--- EXCERPTED RECORDS Enclosed Below ---
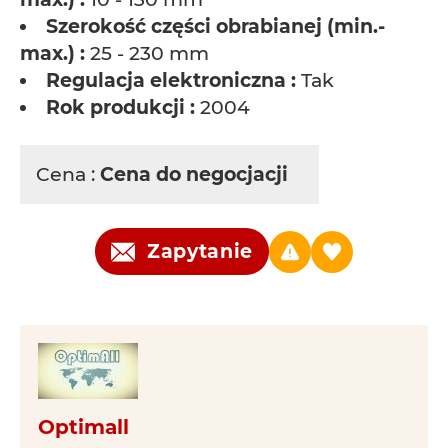
Szerokość części obrabianej (min.-
max.) :
25 - 230 mm
Regulacja elektroniczna :
Tak
Rok produkcji :
2004
Cena :
Cena do negocjacji
Zapytanie
Optimall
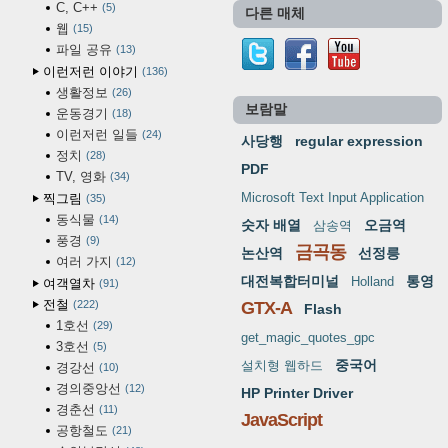
C, C++
5
다른 매체
웹
15
파일 공유
13
이런저런 이야기
136
생활정보
26
보람말
운동경기
18
이런저런 일들
24
사당행
regular expression
정치
28
PDF
TV, 영화
34
Microsoft Text Input Application
찍그림
35
동식물
14
숫자 배열
오금역
삼송역
풍경
9
금곡동
논산역
선정릉
여러 가지
12
대전복합터미널
통영
Holland
여객열차
91
전철
222
GTX-A
Flash
1호선
29
get_magic_quotes_gpc
3호선
5
중국어
설치형 웹하드
경강선
10
경의중앙선
12
HP Printer Driver
경춘선
11
JavaScript
공항철도
21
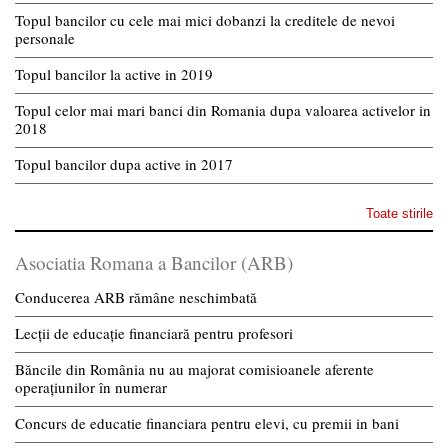
Topul bancilor cu cele mai mici dobanzi la creditele de nevoi
personale
Topul bancilor la active in 2019
Topul celor mai mari banci din Romania dupa valoarea activelor in
2018
Topul bancilor dupa active in 2017
Toate stirile
Asociatia Romana a Bancilor (ARB)
Conducerea ARB rămâne neschimbată
Lecții de educație financiară pentru profesori
Băncile din România nu au majorat comisioanele aferente
operațiunilor în numerar
Concurs de educatie financiara pentru elevi, cu premii in bani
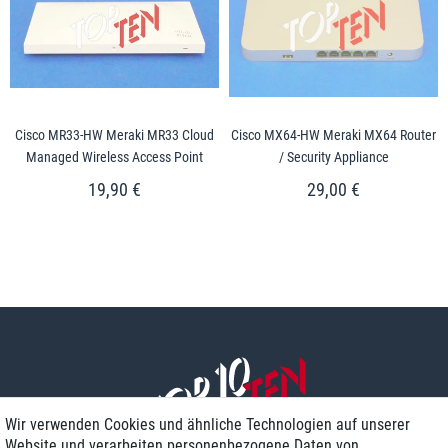
Cisco MR33-HW Meraki MR33 Cloud
Cisco MX64-HW Meraki MX64 Router
Managed Wireless Access Point
/ Security Appliance
19,90 €
29,00 €
Wir verwenden Cookies und ähnliche Technologien auf unserer
Website und verarbeiten personenbezogene Daten von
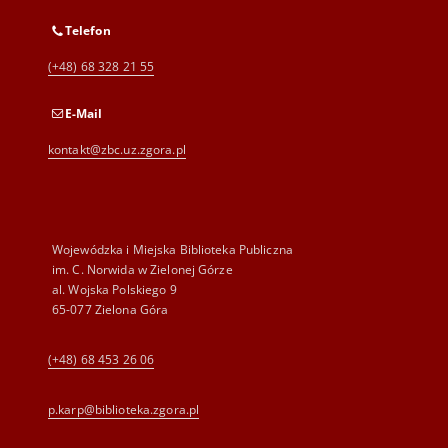
Telefon
(+48) 68 328 21 55
E-Mail
kontakt@zbc.uz.zgora.pl
Wojewódzka i Miejska Biblioteka Publiczna
im. C. Norwida w Zielonej Górze
al. Wojska Polskiego 9
65-077 Zielona Góra
(+48) 68 453 26 06
p.karp@biblioteka.zgora.pl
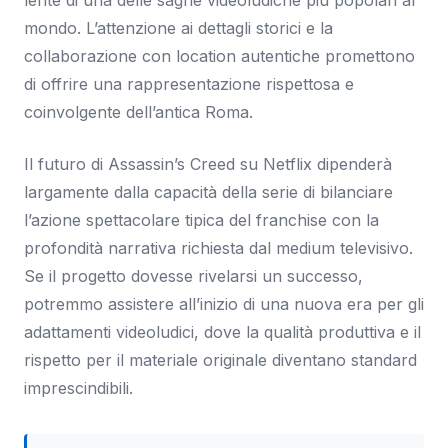
lente di una delle saghe videoludiche più popolari al
mondo. L’attenzione ai dettagli storici e la
collaborazione con location autentiche promettono
di offrire una rappresentazione rispettosa e
coinvolgente dell’antica Roma.
Il futuro di Assassin’s Creed su Netflix dipenderà
largamente dalla capacità della serie di bilanciare
l’azione spettacolare tipica del franchise con la
profondità narrativa richiesta dal medium televisivo.
Se il progetto dovesse rivelarsi un successo,
potremmo assistere all’inizio di una nuova era per gli
adattamenti videoludici, dove la qualità produttiva e il
rispetto per il materiale originale diventano standard
imprescindibili.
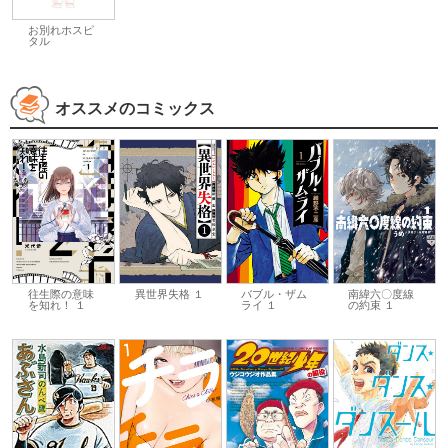
お別れホスピ
タル
オススメのコミックス
往生際の意味
異世界失格 １
バブル・ザム
南緯六〇度線
を知れ！ １
ライ １
の約束 １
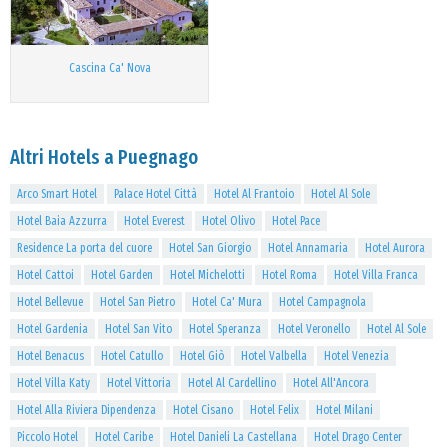
Cascina Ca' Nova
Altri Hotels a Puegnago
Arco Smart Hotel
Palace Hotel Città
Hotel Al Frantoio
Hotel Al Sole
Hotel Baia Azzurra
Hotel Everest
Hotel Olivo
Hotel Pace
Residence La porta del cuore
Hotel San Giorgio
Hotel Annamaria
Hotel Aurora
Hotel Cattoi
Hotel Garden
Hotel Michelotti
Hotel Roma
Hotel Villa Franca
Hotel Bellevue
Hotel San Pietro
Hotel Ca' Mura
Hotel Campagnola
Hotel Gardenia
Hotel San Vito
Hotel Speranza
Hotel Veronello
Hotel Al Sole
Hotel Benacus
Hotel Catullo
Hotel Giò
Hotel Valbella
Hotel Venezia
Hotel Villa Katy
Hotel Vittoria
Hotel Al Cardellino
Hotel All'Ancora
Hotel Alla Riviera Dipendenza
Hotel Cisano
Hotel Felix
Hotel Milani
Piccolo Hotel
Hotel Caribe
Hotel Danieli La Castellana
Hotel Drago Center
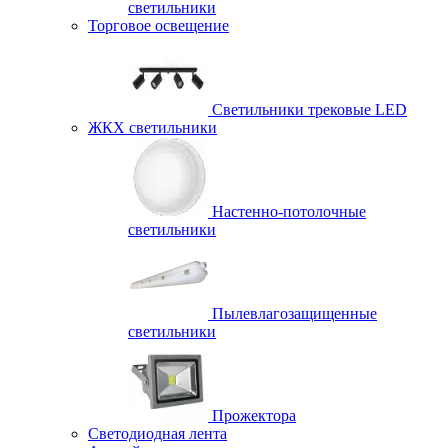
светильники
Торговое освещение
Светильники трековые LED
ЖКХ светильники
Настенно-потолочные
светильники
Пылевлагозащищенные
светильники
Прожектора
Светодиодная лента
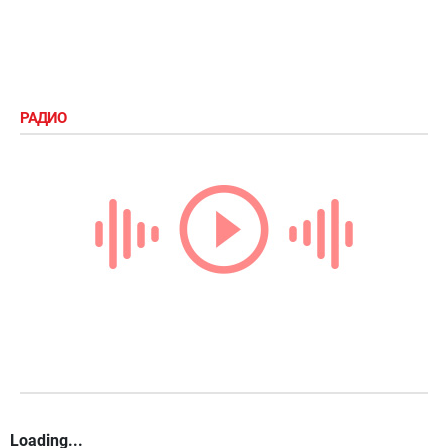
РАДИО
Loading...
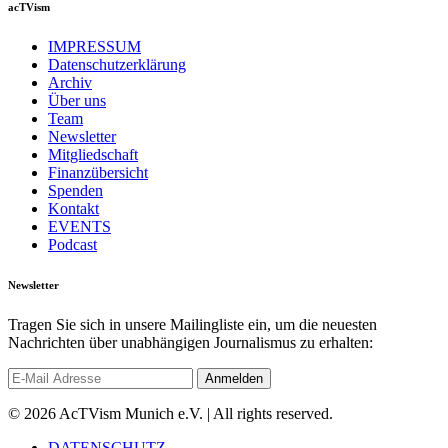
acTVism
IMPRESSUM
Datenschutzerklärung
Archiv
Über uns
Team
Newsletter
Mitgliedschaft
Finanzübersicht
Spenden
Kontakt
EVENTS
Podcast
Newsletter
Tragen Sie sich in unsere Mailingliste ein, um die neuesten
Nachrichten über unabhängigen Journalismus zu erhalten:
© 2026 AcTVism Munich e.V. | All rights reserved.
DATENSCHUTZ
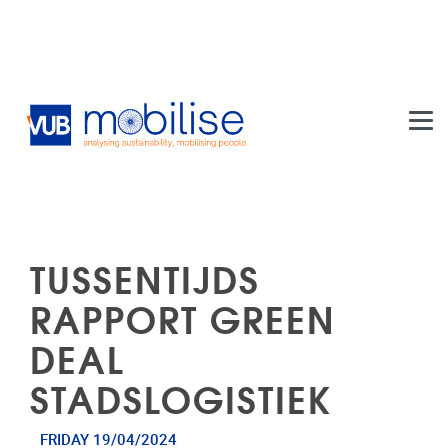
Skip to main content
TUSSENTIJDS
RAPPORT GREEN
DEAL
STADSLOGISTIEK
FRIDAY 19/04/2024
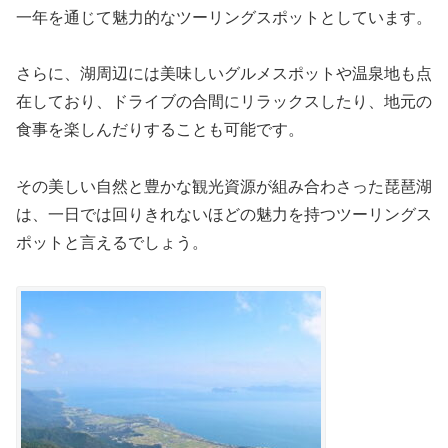
一年を通じて魅力的なツーリングスポットとしています。
さらに、湖周辺には美味しいグルメスポットや温泉地も点
在しており、ドライブの合間にリラックスしたり、地元の
食事を楽しんだりすることも可能です。
その美しい自然と豊かな観光資源が組み合わさった琵琶湖
は、一日では回りきれないほどの魅力を持つツーリングス
ポットと言えるでしょう。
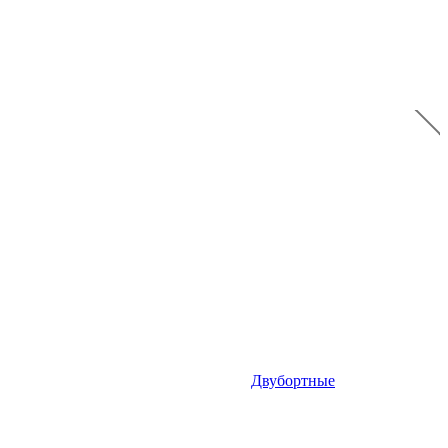
Двубортные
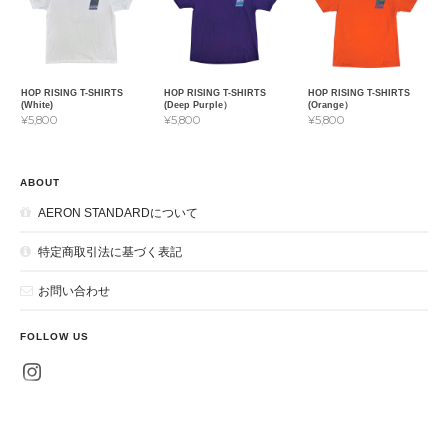
HOP RISING T-SHIRTS
HOP RISING T-SHIRTS
HOP RISING T-SHIRTS
(White)
(Deep Purple）
(Orange）
¥5,800
¥5,800
¥5,800
ABOUT
AERON STANDARDについて
特定商取引法に基づく表記
お問い合わせ
FOLLOW US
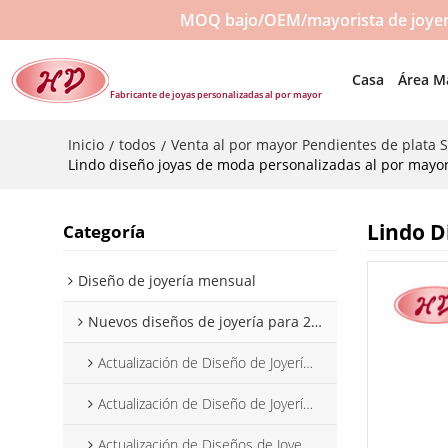
MOQ bajo/OEM/mayorista de joyerí
Casa
Área M
Fabricante de joyas personalizadas al por mayor
Inicio
todos
Venta al por mayor Pendientes de plata 
/
/
Lindo diseño joyas de moda personalizadas al por mayor 
Lindo D
Categoría
Diseño de joyería mensual
Nuevos diseños de joyería para 2025
Actualización de Diseño de Joyería Enero 2025
Actualización de Diseño de Joyería, febrero de 2025
Actualización de Diseños de Joyería Marzo 2025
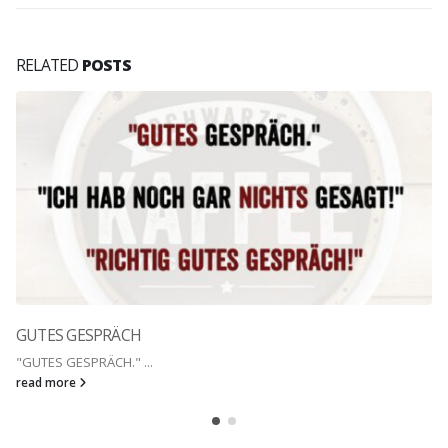
RELATED
POSTS
GUTES GESPRÄCH
"GUTES GESPRÄCH." ...
read more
--- End of Enclosed EXCERPTED RECORDS ---
### [PROMPT]
Skip every image and output the remaining records exactly.

### [PROBLEM SOLUTION]
Szerokość części obrabianej (min.-
max.) :
25 - 230 mm
Regulacja elektroniczna :
Tak
Rok produkcji :
2004
Cena :
Cena do negocjacji
Zapytanie
Optimall
C, C++
5
다른 매체
웹
15
파일 공유
13
이런저런 이야기
136
생활정보
26
보람말
운동경기
18
이런저런 일들
24
사당행
regular expression
정치
28
PDF
TV, 영화
34
Microsoft Text Input Application
찍그림
35
동식물
14
숫자 배열
오금역
삼송역
풍경
9
금곡동
논산역
선정릉
여러 가지
12
대전복합터미널
통영
Holland
여객열차
91
전철
222
GTX-A
Flash
1호선
29
get_magic_quotes_gpc
3호선
5
중국어
설치형 웹하드
경강선
10
경의중앙선
12
HP Printer Driver
경춘선
11
JavaScript
공항철도
21
Topul bancilor cu cele mai mici dobanzi la creditele de nevoi
personale
Topul bancilor la active in 2019
Topul celor mai mari banci din Romania dupa valoarea activelor in
2018
Topul bancilor dupa active in 2017
Toate stirile
Asociatia Romana a Bancilor (ARB)
Conducerea ARB rămâne neschimbată
Lecții de educație financiară pentru profesori
Băncile din România nu au majorat comisioanele aferente
operațiunilor în numerar
Concurs de educatie financiara pentru elevi, cu premii in bani
Cisco MR33-HW Meraki MR33 Cloud
Cisco MX64-HW Meraki MX64 Router
Managed Wireless Access Point
/ Security Appliance
19,90 €
29,00 €
Wir verwenden Cookies und ähnliche Technologien auf unserer
Website und verarbeiten personenbezogene Daten von
Telefon
(+48) 68 328 21 55
E-Mail
kontakt@zbc.uz.zgora.pl
Wojewódzka i Miejska Biblioteka Publiczna
im. C. Norwida w Zielonej Górze
al. Wojska Polskiego 9
65-077 Zielona Góra
(+48) 68 453 26 06
p.karp@biblioteka.zgora.pl
lente di una delle saghe videoludiche più popolari al
mondo. L’attenzione ai dettagli storici e la
collaborazione con location autentiche promettono
di offrire una rappresentazione rispettosa e
coinvolgente dell’antica Roma.
Il futuro di Assassin’s Creed su Netflix dipenderà
largamente dalla capacità della serie di bilanciare
l’azione spettacolare tipica del franchise con la
profondità narrativa richiesta dal medium televisivo.
Se il progetto dovesse rivelarsi un successo,
potremmo assistere all’inizio di una nuova era per gli
adattamenti videoludici, dove la qualità produttiva e il
rispetto per il materiale originale diventano standard
imprescindibili.
お別れホスピ
タル
オススメのコミックス
往生際の意味
異世界失格 １
バブル・ザム
南緯六〇度線
を知れ！ １
ライ １
の約束 １
Cascina Ca' Nova
Altri Hotels a Puegnago
Arco Smart Hotel
Palace Hotel Città
Hotel Al Frantoio
Hotel Al Sole
Hotel Baia Azzurra
Hotel Everest
Hotel Olivo
Hotel Pace
Residence La porta del cuore
Hotel San Giorgio
Hotel Annamaria
Hotel Aurora
Hotel Cattoi
Hotel Garden
Hotel Michelotti
Hotel Roma
Hotel Villa Franca
Hotel Bellevue
Hotel San Pietro
Hotel Ca' Mura
Hotel Campagnola
Hotel Gardenia
Hotel San Vito
Hotel Speranza
Hotel Veronello
Hotel Al Sole
Hotel Benacus
Hotel Catullo
Hotel Giò
Hotel Valbella
Hotel Venezia
Hotel Villa Katy
Hotel Vittoria
Hotel Al Cardellino
Hotel All'Ancora
Hotel Alla Riviera Dipendenza
Hotel Cisano
Hotel Felix
Hotel Milani
Piccolo Hotel
Hotel Caribe
Hotel Danieli La Castellana
Hotel Drago Center
светильники
Торговое освещение
Светильники трековые LED
ЖКХ светильники
Настенно-потолочные
светильники
Пылевлагозащищенные
светильники
Прожектора
Светодиодная лента
РАДИО
Loading...
acTVism
IMPRESSUM
Datenschutzerklärung
Archiv
Über uns
Team
Newsletter
Mitgliedschaft
Finanzübersicht
Spenden
Kontakt
EVENTS
Podcast
Newsletter
Tragen Sie sich in unsere Mailingliste ein, um die neuesten
Nachrichten über unabhängigen Journalismus zu erhalten:
© 2026 AcTVism Munich e.V. | All rights reserved.
DATENSCHUTZ
Skip to main content
TUSSENTIJDS
RAPPORT GREEN
DEAL
STADSLOGISTIEK
FRIDAY 19/04/2024
一年を通じて魅力的なツーリングスポットとしています。
さらに、湖周辺には美味しいグルメスポットや温泉地も点
在しており、ドライブの合間にリラックスしたり、地元の
食事を楽しんだりすることも可能です。
その美しい自然と豊かな観光資源が組み合わさった琵琶湖
は、一日では回りきれないほどの魅力を持つツーリングス
ポットと言えるでしょう。
Двубортные
HOP RISING T-SHIRTS
HOP RISING T-SHIRTS
HOP RISING T-SHIRTS
(White)
(Deep Purple）
(Orange）
¥5,800
¥5,800
¥5,800
ABOUT
AERON STANDARDについて
特定商取引法に基づく表記
お問い合わせ
FOLLOW US
MOQ bajo/OEM/mayorista de joyerí
Casa
Área M
Fabricante de joyas personalizadas al por mayor
Inicio
todos
Venta al por mayor Pendientes de plata 
/
/
Lindo diseño joyas de moda personalizadas al por mayor 
Lindo D
Categoría
Diseño de joyería mensual
Nuevos diseños de joyería para 2025
Actualización de Diseño de Joyería Enero 2025
Actualización de Diseño de Joyería, febrero de 2025
Actualización de Diseños de Joyería Marzo 2025
RELATED
POSTS
GUTES GESPRÄCH
"GUTES GESPRÄCH." ...
read more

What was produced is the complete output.